Pharaons des deux terres, l’épopée africaine

Jusqu’au 25 juillet 2022 et sous la houlette du commissaire d’exposition Vincent Rondot, directeur du département des antiquités égyptiennes, Le Louvre présente l’histoire du Royaume de Kouch.

Au 8ème siècle avant JC, un espace/temps de quelques dizaines d’années voit la création de la 25ème Dynastie dans l’unification de l’héritage des précédentes avec les chefferies Kouchites. Cette fabuleuse épopée des Rois de Napata se déploie entre la Haute-Nubie soudanaise et l’Egypte antique dont les frontières ont peu évolué à ce jour.

Ce foisonnant évènement plonge le visiteur dans la conquête de la Vallée du Nil via la présentation au public d’une des plus belles collections muséales égyptiennes levant un peu plus le voile… d’Isis.

La genèse de l’exposition prend sa source au Soudan à Doukki Gel ou « Ville d’Amon-du-Jujubier » en 2003 sous l’impulsion de missions suisse, soudanaise et française avec notamment l’égyptologue Dominique Valbelle. Une fosse circulaire tel un sanctuaire endormi dont la terre est chargée de reste de feuilles d’or intrigue par sa structure et devient le théâtre de fouilles mettant au jour les fragments de sept statues royales, trois kouchites et quatre napatéennes. Les Pharaons noirs sont ainsi révélés au monde. Le parcours de l’exposition accueille la reconstitution de 6 des 7 ouvrages de sculpture en ronde bosse grâce à une impression 3D au sable de quartz, peintes et dorées à la feuille. Elles représentent 5 rois.
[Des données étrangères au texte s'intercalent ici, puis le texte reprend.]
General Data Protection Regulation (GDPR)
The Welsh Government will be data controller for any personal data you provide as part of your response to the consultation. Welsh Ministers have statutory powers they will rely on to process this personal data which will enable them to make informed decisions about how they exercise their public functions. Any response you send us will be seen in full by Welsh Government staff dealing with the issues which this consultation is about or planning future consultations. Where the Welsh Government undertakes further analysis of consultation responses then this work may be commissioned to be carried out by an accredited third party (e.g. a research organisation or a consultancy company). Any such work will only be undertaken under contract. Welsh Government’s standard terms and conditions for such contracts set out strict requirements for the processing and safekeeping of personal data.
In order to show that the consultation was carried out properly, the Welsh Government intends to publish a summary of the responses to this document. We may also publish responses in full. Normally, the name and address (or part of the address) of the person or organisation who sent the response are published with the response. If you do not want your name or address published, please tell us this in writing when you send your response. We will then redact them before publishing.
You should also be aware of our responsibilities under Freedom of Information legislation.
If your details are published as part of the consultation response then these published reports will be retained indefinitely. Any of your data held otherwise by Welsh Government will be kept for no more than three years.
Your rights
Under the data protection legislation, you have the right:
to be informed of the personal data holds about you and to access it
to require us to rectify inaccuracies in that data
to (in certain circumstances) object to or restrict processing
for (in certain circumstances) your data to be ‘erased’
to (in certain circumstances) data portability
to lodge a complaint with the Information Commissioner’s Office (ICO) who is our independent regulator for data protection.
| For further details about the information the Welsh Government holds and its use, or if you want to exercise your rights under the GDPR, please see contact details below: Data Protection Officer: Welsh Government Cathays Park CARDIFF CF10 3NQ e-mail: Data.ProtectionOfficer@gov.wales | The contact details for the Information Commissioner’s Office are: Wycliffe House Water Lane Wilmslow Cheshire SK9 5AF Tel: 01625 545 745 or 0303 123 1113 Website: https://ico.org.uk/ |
La technologie nous les présente à l’échelle dans toute leur magnificence, l’enquête archéologique dévoile leurs noms, voici Taharqa, Tanouétamani, Senkamanisken, Anlamani et Aspelta.

L’accent est aussi mis sur l’incroyable relief tabulaire du Djebel Barkal et des temples construits à ses pieds dont un en son sein, le tout 100 mètres plus bas. Ce piton rocheux est interprété comme l’incarnation géante du serpent cobra dressé, l’uraeus protecteur de la mythologie égyptienne, tant pour les égyptiens que pour les kouchites. Il s’agit de la fille de Rê protégeant le dieu Amanap « Amon de Napata » caché dans la montagne.
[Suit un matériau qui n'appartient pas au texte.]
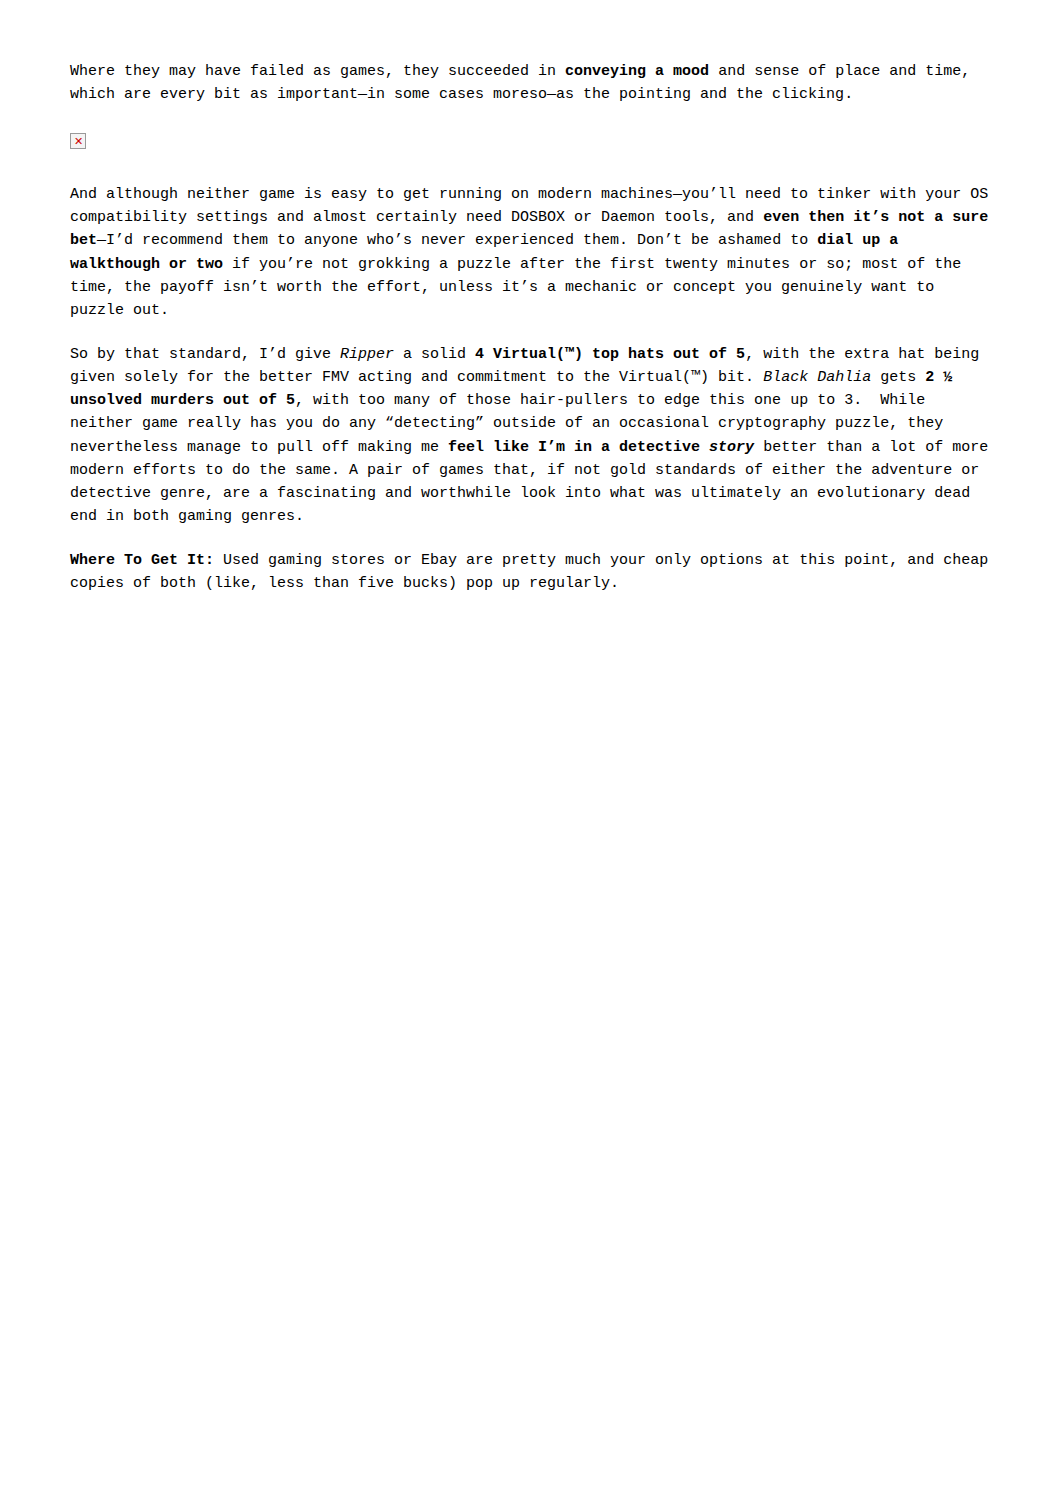Where they may have failed as games, they succeeded in conveying a mood and sense of place and time, which are every bit as important—in some cases moreso—as the pointing and the clicking.
✕
And although neither game is easy to get running on modern machines—you’ll need to tinker with your OS compatibility settings and almost certainly need DOSBOX or Daemon tools, and even then it’s not a sure bet—I’d recommend them to anyone who’s never experienced them. Don’t be ashamed to dial up a walkthough or two if you’re not grokking a puzzle after the first twenty minutes or so; most of the time, the payoff isn’t worth the effort, unless it’s a mechanic or concept you genuinely want to puzzle out.
So by that standard, I’d give Ripper a solid 4 Virtual(™) top hats out of 5, with the extra hat being given solely for the better FMV acting and commitment to the Virtual(™) bit. Black Dahlia gets 2 ½ unsolved murders out of 5, with too many of those hair-pullers to edge this one up to 3. While neither game really has you do any “detecting” outside of an occasional cryptography puzzle, they nevertheless manage to pull off making me feel like I’m in a detective story better than a lot of more modern efforts to do the same. A pair of games that, if not gold standards of either the adventure or detective genre, are a fascinating and worthwhile look into what was ultimately an evolutionary dead end in both gaming genres.
Where To Get It: Used gaming stores or Ebay are pretty much your only options at this point, and cheap copies of both (like, less than five bucks) pop up regularly.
Cependant, les œuvres présentées n’ont pas toutes révélées les secrets de leurs symboles. Leurs beautés hypnotisent, leurs forces nous traversent, la magie opère tout au long d’un parcours dédié aux adultes et aux enfants tel un jeu de piste. Des cartels ludiques sont destinés au jeune public sur un ensemble d’oeuvres.

Nous y apprenons que s’implante sur la nécropole de Nouri la plus grande pyramide du Royaume de Kouch. Les tumuli monumentaux ont peu à peu fait place à de petites pyramides extrêmement pentues en « accord avec une mode adaptée de l’Egypte ». Les pyramides des cinq derniers rois ont été l’un des moyens d’établir la chronologie des souverains de Napata par la position relative des tombeaux et par les fabuleux objets et trésors funéraires.

Riche en or et en bétail, avec une population majoritairement pastorale, le Royaume de Kouch, au sud de la deuxième cataracte avec ses capitales politico-religieuses telles Kerma, Napata, Méroé et leurs nécropoles, est profondément imprégné des Dieux de ses conquérants. Vincent Rondot affirme qu’ils sont devenus plus pharaoniques que leurs conquérants. Alors, au sommet de leur puissance et témoin de la fragmentation de l’Egypte, « proie possible », un roi kouchite, Piânkhy, tente sa chance et s’empare du pouvoir donnant naissance à cette 25ème dynastie. Moins d’un siècle plus tard les assyriens mettront fin à cette domination. L’art sous toutes ses formes raconte ces aventures épiques notamment par le souffle du chant. En effet 2500 ans plus tard Verdi, avec l’Opéra, s’empare de l’épopée d’Inaros, faisant triompher le destin tragique du roi éthiopien Amonasro – aujourd’hui Amanislo –  et de sa fille la belle Aïda, princesse réduite en esclavage par Pharaon.

C’est dans cet écho que s’achève l’exposition dans un goût d’inachevé, de mystère, d’émerveillements. Hâtez-vous d’y aller et de goûter la caresse de ce vent nubien !

Du 28 avril au 25 juillet 2022

Musée du Louvre, Hall Napoléon, Rue de Rivoli, 75001 Paris

Ouvert tous de 9h à 18h les jours sauf le mardi

Nocturnes du vendredi jusqu’à 21h45.